On Monday, October 17, 2016 at 3:37:51 PM UTC-5, Jean Niklas L'orange wrote:
>
> Hi Marshall,
>
> On 17 October 2016 at 07:54, Mars0i <mars...@logical.net <javascript:>> 
> wrote:
>
>> Looks very nice! Thanks Jean Niklas.  I've been using Incanter for 
>> charts, which has been fine so far for my needs, but clj-xchart looks like 
>> it will make it easier to make nicer charts, and it would avoid loading 
>> much of Incanter when you don't need some of the other things Incanter 
>> provides.  (I also use nvd3 to generate charts in a browser with 
>> Clojurescript.)
>>
>
> Thanks! This was also parts of the rationale for clj-xchart as well: 
> Incanter is great, but it feels a bit strange to drag in both json and csv 
> dependencies if you only need to plot some charts.
>  
>
>> But if I'm plotting several sequences of y values that are embedded in a 
>> sequence of maps or vectors, each with several y values for the same x, I 
>> wonder if it could be more to efficient pass the entire complex sequence to 
>> the plotting function at once, and only provide one set of x values if all 
>> of the y values will share the same x's.  If the plotting function extracts 
>> the y values as it reads through the sequence of maps/vectors, and needs 
>> only one sequence of x's, then only two sequences are realized.
>>
>> Maybe this is an unusual need, at present, but as Clojure is used for 
>> more scientific applications, it might become more common.
>>
>
> XChart (and consequently clj-xchart) can take the same x-axis as input. So 
> you can reuse the same x values instead of creating 3 distinct but 
> identical ones:
>
> (let [x [1 2 3]
>       y1 [1 2 3]
>       y2 [2 4 6]
>       y3 [3 6 9]]
>   (c/xy-chart {"y1" {:x x :y y1}
>                "y2" {:x x :y y2}
>                "y3" {:x x :y y3}}))
>
> I don't think this is unique to clj-xchart though, the same should apply 
> to Incanter/JFreeChart.
>

Right.  I don't know why I didn't think of that.  Good idea.

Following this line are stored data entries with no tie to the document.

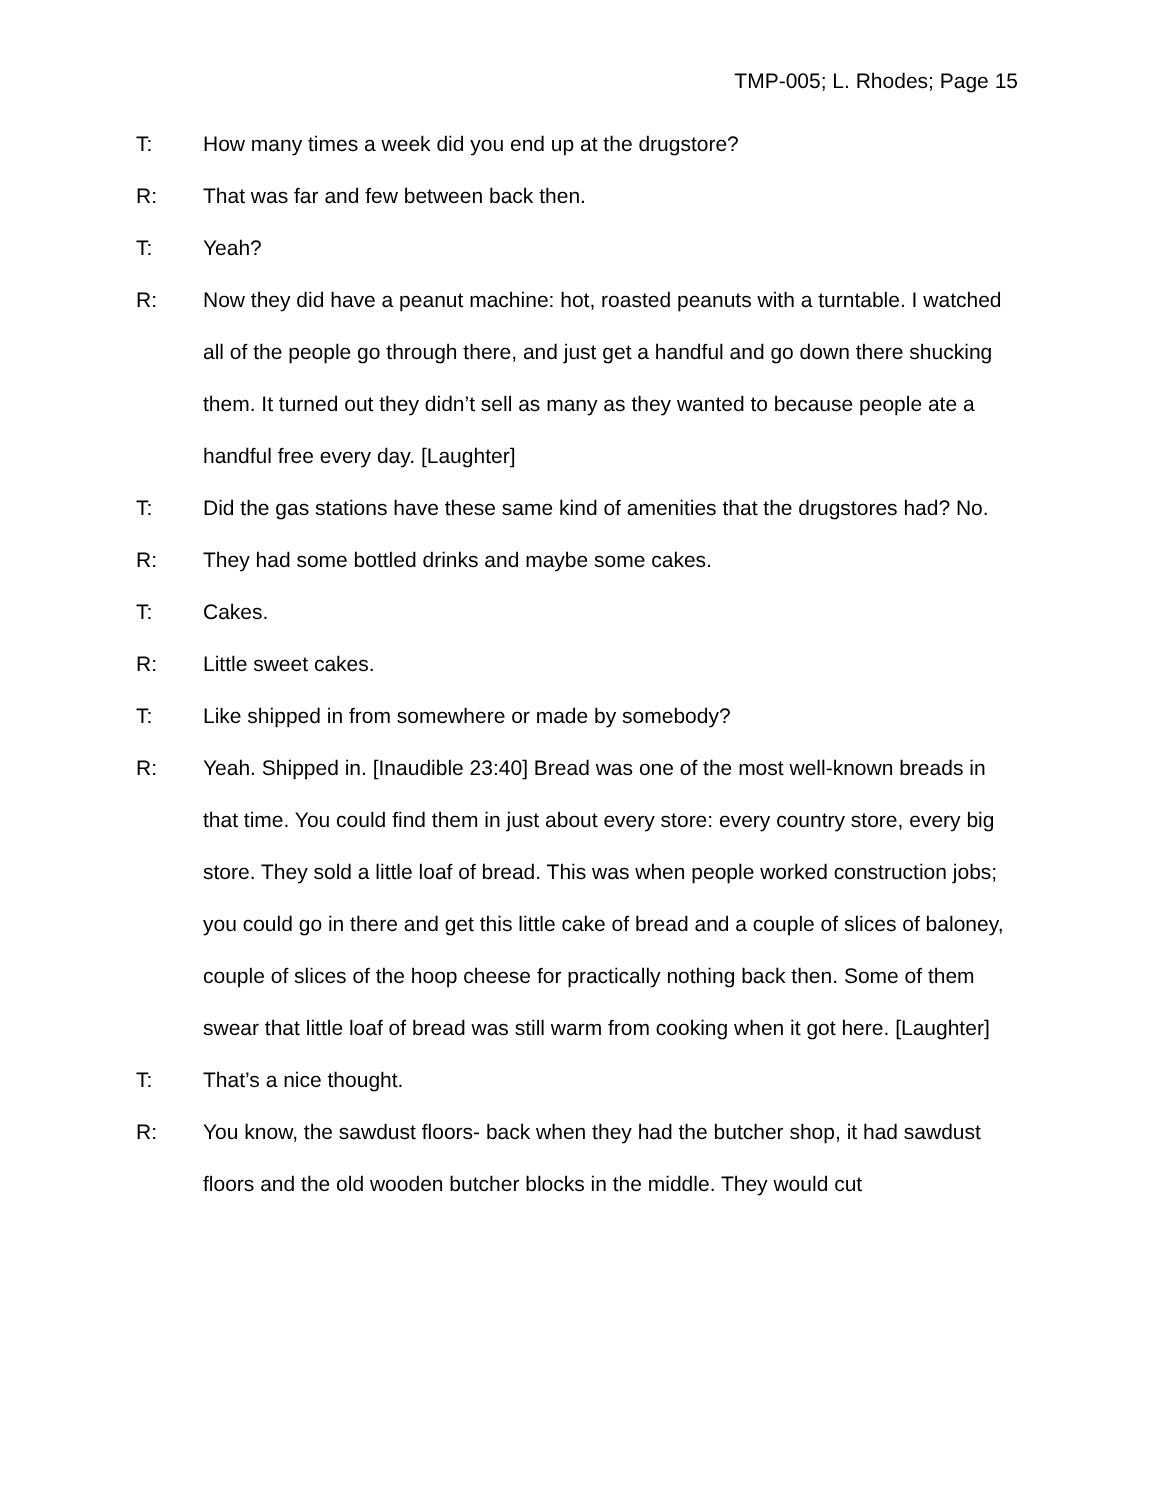TMP-005; L. Rhodes; Page 15
T: How many times a week did you end up at the drugstore?
R: That was far and few between back then.
T: Yeah?
R: Now they did have a peanut machine: hot, roasted peanuts with a turntable. I watched all of the people go through there, and just get a handful and go down there shucking them. It turned out they didn’t sell as many as they wanted to because people ate a handful free every day. [Laughter]
T: Did the gas stations have these same kind of amenities that the drugstores had? No.
R: They had some bottled drinks and maybe some cakes.
T: Cakes.
R: Little sweet cakes.
T: Like shipped in from somewhere or made by somebody?
R: Yeah. Shipped in. [Inaudible 23:40] Bread was one of the most well-known breads in that time. You could find them in just about every store: every country store, every big store. They sold a little loaf of bread. This was when people worked construction jobs; you could go in there and get this little cake of bread and a couple of slices of baloney, couple of slices of the hoop cheese for practically nothing back then. Some of them swear that little loaf of bread was still warm from cooking when it got here. [Laughter]
T: That’s a nice thought.
R: You know, the sawdust floors- back when they had the butcher shop, it had sawdust floors and the old wooden butcher blocks in the middle. They would cut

Unfortunately, clj-xchart will indirectly realise almost all lists it is 
> given, as it calls .size() on them to ensure that the X/Y/error lists are 
> identical in size. It will also walk the lists to find the size/scale of 
> the chart to plot. I'm not sure if there's a way around that, except 
> perhaps if one pin the boundaries of the plot axes.
>
> That being said, it doesn't seem like a bad idea to provide some sort of 
> efficient view over data to avoid creating a new list that will be realised 
> with the exact same data in another list. I made an issue 
> <https://github.com/hyPiRion/clj-xchart/issues/5> on this, it shouldn't 
> be too hard to implement either.
>

Great. 

> For what it's worth, I've had the same "issue" with large datasets as well 
> (10-20M elements). In my case there isn't that much interesting to look at 
> except the occational outlier, or if you have values which differ extremely 
> from one datapoint to another.
>
> What I tend to do is rebin/shrink the data set, typically by computing the 
> average/max value of partitions (after filtering away outliers), depending 
> on what I need to plot. I have a small section in the "Gotchas" section 
> named Many Datapoints 
> <https://github.com/hyPiRion/clj-xchart/blob/master/docs/tutorial.md#many-datapoints>
>  (bottom 
> of the page) which has a couple of lines on how one can do that. I haven't 
> found a good generic interface for it yet, so it's not provided by 
> clj-xchart as of now.
>

Yes, good idea for some situations.  For my present project, it's OK to 
simply use every 10th or 100th point, even when the data is wildly random, 
but sometimes I want to see them all.   Other data elements are roughly 
continuous, so it's no problem to sample every nth point.